I would also like to kindly refer you to S99 (2) Consumer Credit Act 1974 where it states:
‘Termination of an agreement under S (1) does not affect any liability under the agreement which has accrued before the termination.’
As your agreement was subject to a mileage allowance prior to termination and you have exceeded the allowance of miles, the charge has been raised correctly and remains payable.
The conditions of the Consumer Credit Act do permit us to determine what is considered reasonable condition. As excess mileage has a negative effect on the value of the vehicle, this is not considered reasonable and Mercedes-Benz therefore retains the right to charge for this following the voluntary termination of an agreement
Should you have any further queries, please do not hesitate to contact one of our advisors on 0370 240 1110. Calls to our numbers starting 03 will cost no more than calling 01 and 02 numbers.
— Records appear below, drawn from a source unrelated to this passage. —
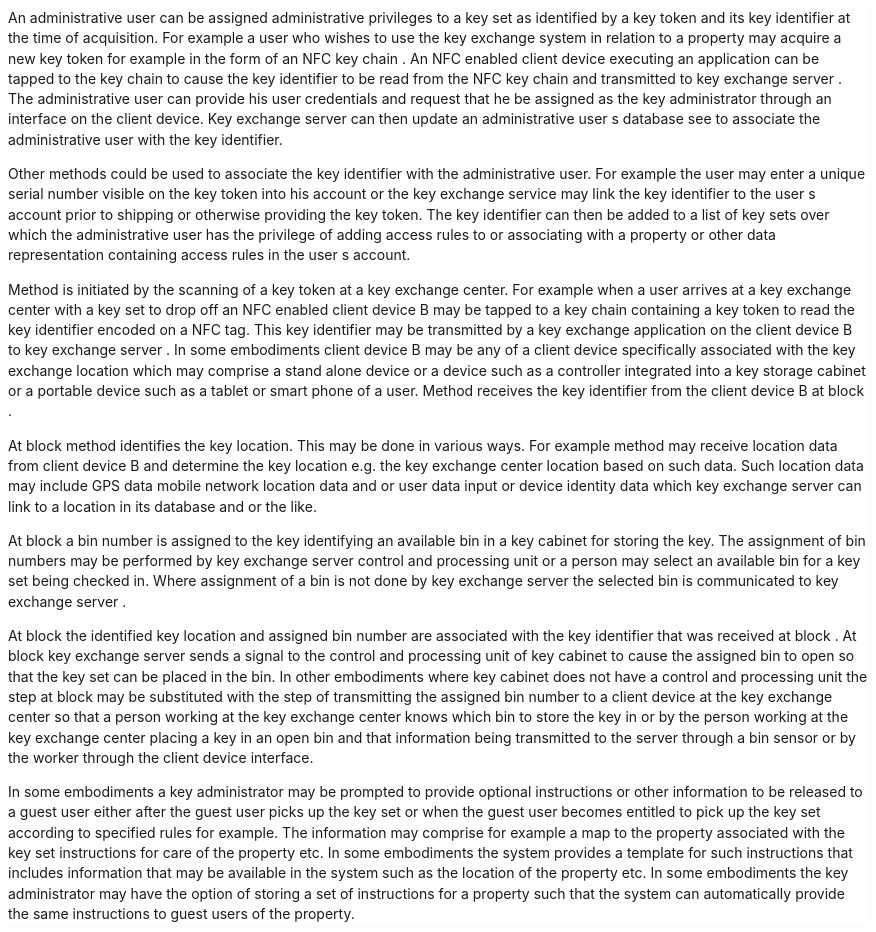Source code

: An administrative user can be assigned administrative privileges to a key set as identified by a key token and its key identifier at the time of acquisition. For example a user who wishes to use the key exchange system in relation to a property may acquire a new key token for example in the form of an NFC key chain . An NFC enabled client device executing an application can be tapped to the key chain to cause the key identifier to be read from the NFC key chain and transmitted to key exchange server . The administrative user can provide his user credentials and request that he be assigned as the key administrator through an interface on the client device. Key exchange server can then update an administrative user s database see to associate the administrative user with the key identifier.

Other methods could be used to associate the key identifier with the administrative user. For example the user may enter a unique serial number visible on the key token into his account or the key exchange service may link the key identifier to the user s account prior to shipping or otherwise providing the key token. The key identifier can then be added to a list of key sets over which the administrative user has the privilege of adding access rules to or associating with a property or other data representation containing access rules in the user s account.

Method is initiated by the scanning of a key token at a key exchange center. For example when a user arrives at a key exchange center with a key set to drop off an NFC enabled client device B may be tapped to a key chain containing a key token to read the key identifier encoded on a NFC tag. This key identifier may be transmitted by a key exchange application on the client device B to key exchange server . In some embodiments client device B may be any of a client device specifically associated with the key exchange location which may comprise a stand alone device or a device such as a controller integrated into a key storage cabinet or a portable device such as a tablet or smart phone of a user. Method receives the key identifier from the client device B at block .

At block method identifies the key location. This may be done in various ways. For example method may receive location data from client device B and determine the key location e.g. the key exchange center location based on such data. Such location data may include GPS data mobile network location data and or user data input or device identity data which key exchange server can link to a location in its database and or the like.

At block a bin number is assigned to the key identifying an available bin in a key cabinet for storing the key. The assignment of bin numbers may be performed by key exchange server control and processing unit or a person may select an available bin for a key set being checked in. Where assignment of a bin is not done by key exchange server the selected bin is communicated to key exchange server .

At block the identified key location and assigned bin number are associated with the key identifier that was received at block . At block key exchange server sends a signal to the control and processing unit of key cabinet to cause the assigned bin to open so that the key set can be placed in the bin. In other embodiments where key cabinet does not have a control and processing unit the step at block may be substituted with the step of transmitting the assigned bin number to a client device at the key exchange center so that a person working at the key exchange center knows which bin to store the key in or by the person working at the key exchange center placing a key in an open bin and that information being transmitted to the server through a bin sensor or by the worker through the client device interface.

In some embodiments a key administrator may be prompted to provide optional instructions or other information to be released to a guest user either after the guest user picks up the key set or when the guest user becomes entitled to pick up the key set according to specified rules for example. The information may comprise for example a map to the property associated with the key set instructions for care of the property etc. In some embodiments the system provides a template for such instructions that includes information that may be available in the system such as the location of the property etc. In some embodiments the key administrator may have the option of storing a set of instructions for a property such that the system can automatically provide the same instructions to guest users of the property.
I since responded to them with the template letter on the forum, mentioning the provisions of S99 (2) and the recent MBFS court case, their response to this letter dated 6/11/2019 was:
Further to your recent email received by our offices, please find attached a copy of your appraisal stating the mileage on the vehicle when returned.
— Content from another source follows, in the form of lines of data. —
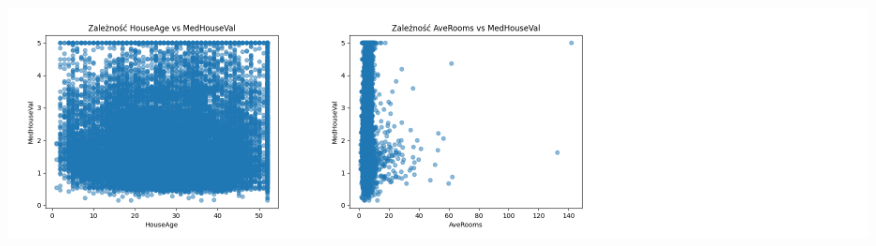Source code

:   <img src="charts_all_features/HouseAge_vs_MedHouseVal.png" alt="Wykres 2" width="300"/>
  <img src="charts_all_features/AveRooms_vs_MedHouseVal.png" alt="Wykres 3" width="300"/>
</p>
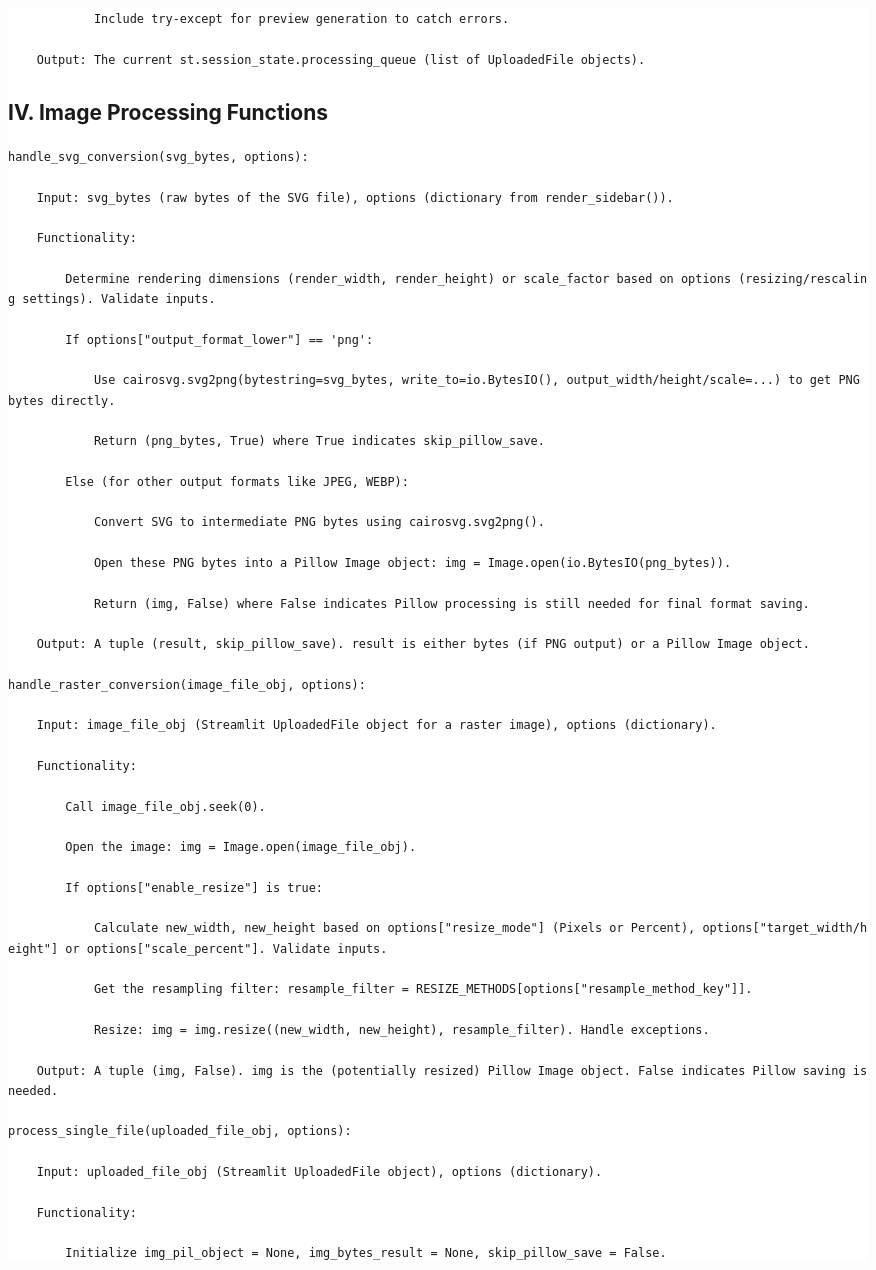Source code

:                 Include try-except for preview generation to catch errors.

        Output: The current st.session_state.processing_queue (list of UploadedFile objects).

## IV. Image Processing Functions

    handle_svg_conversion(svg_bytes, options):

        Input: svg_bytes (raw bytes of the SVG file), options (dictionary from render_sidebar()).

        Functionality:

            Determine rendering dimensions (render_width, render_height) or scale_factor based on options (resizing/rescaling settings). Validate inputs.

            If options["output_format_lower"] == 'png':

                Use cairosvg.svg2png(bytestring=svg_bytes, write_to=io.BytesIO(), output_width/height/scale=...) to get PNG bytes directly.

                Return (png_bytes, True) where True indicates skip_pillow_save.

            Else (for other output formats like JPEG, WEBP):

                Convert SVG to intermediate PNG bytes using cairosvg.svg2png().

                Open these PNG bytes into a Pillow Image object: img = Image.open(io.BytesIO(png_bytes)).

                Return (img, False) where False indicates Pillow processing is still needed for final format saving.

        Output: A tuple (result, skip_pillow_save). result is either bytes (if PNG output) or a Pillow Image object.

    handle_raster_conversion(image_file_obj, options):

        Input: image_file_obj (Streamlit UploadedFile object for a raster image), options (dictionary).

        Functionality:

            Call image_file_obj.seek(0).

            Open the image: img = Image.open(image_file_obj).

            If options["enable_resize"] is true:

                Calculate new_width, new_height based on options["resize_mode"] (Pixels or Percent), options["target_width/height"] or options["scale_percent"]. Validate inputs.

                Get the resampling filter: resample_filter = RESIZE_METHODS[options["resample_method_key"]].

                Resize: img = img.resize((new_width, new_height), resample_filter). Handle exceptions.

        Output: A tuple (img, False). img is the (potentially resized) Pillow Image object. False indicates Pillow saving is needed.

    process_single_file(uploaded_file_obj, options):

        Input: uploaded_file_obj (Streamlit UploadedFile object), options (dictionary).

        Functionality:

            Initialize img_pil_object = None, img_bytes_result = None, skip_pillow_save = False.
Whether you are returning your car at the end of your agreement or upon use of the Voluntary Termination (VT) clause, as you have not exercised your right to purchase the car, an excess mileage charge will be raised should your return mileage exceed your total mileage allowance. This obligation is set out within the first page of your agreement, under key information. The provisions of the Consumer Credit Act that cover a customer’s right to VT their agreement do permit us to include any over mileage when determining what is 'not reasonable' upon the cars return. It is stated in your agreement under ‘Excess Distance’; ‘If the vehicle is returned to us (whether at the end of the period hire or an earlier termination), we will calculate the total distance travelled by the vehicle whilst in your possession (the “Total Distance”)’.
Your mileage allowance has therefore been re-calculated on a pro-rata basis in line with the length of time you have had the vehicle in your possession.
I would also like to kindly refer you to S99 (2) Consumer Credit Act 1974 where it states:
‘Termination of an agreement under S (1) does not affect any liability under the agreement which has accrued before the termination.’
As your agreement was subject to a mileage allowance prior to termination and you have exceeded the allowance of miles, the charge has been raised correctly and remains payable.
The conditions of the Consumer Credit Act do permit us to determine what is considered reasonable condition. As excess mileage has a negative effect on the value of the vehicle, this is not considered reasonable and Mercedes-Benz therefore retains the right to charge for this following the voluntary termination of an agreement
Should you have any further queries, please do not hesitate to contact one of our advisors on 0370 240 1110. Calls to our numbers starting 03 will cost no more than calling 01 and 02 numbers.
Any suggestions on how I should proceed moving forward?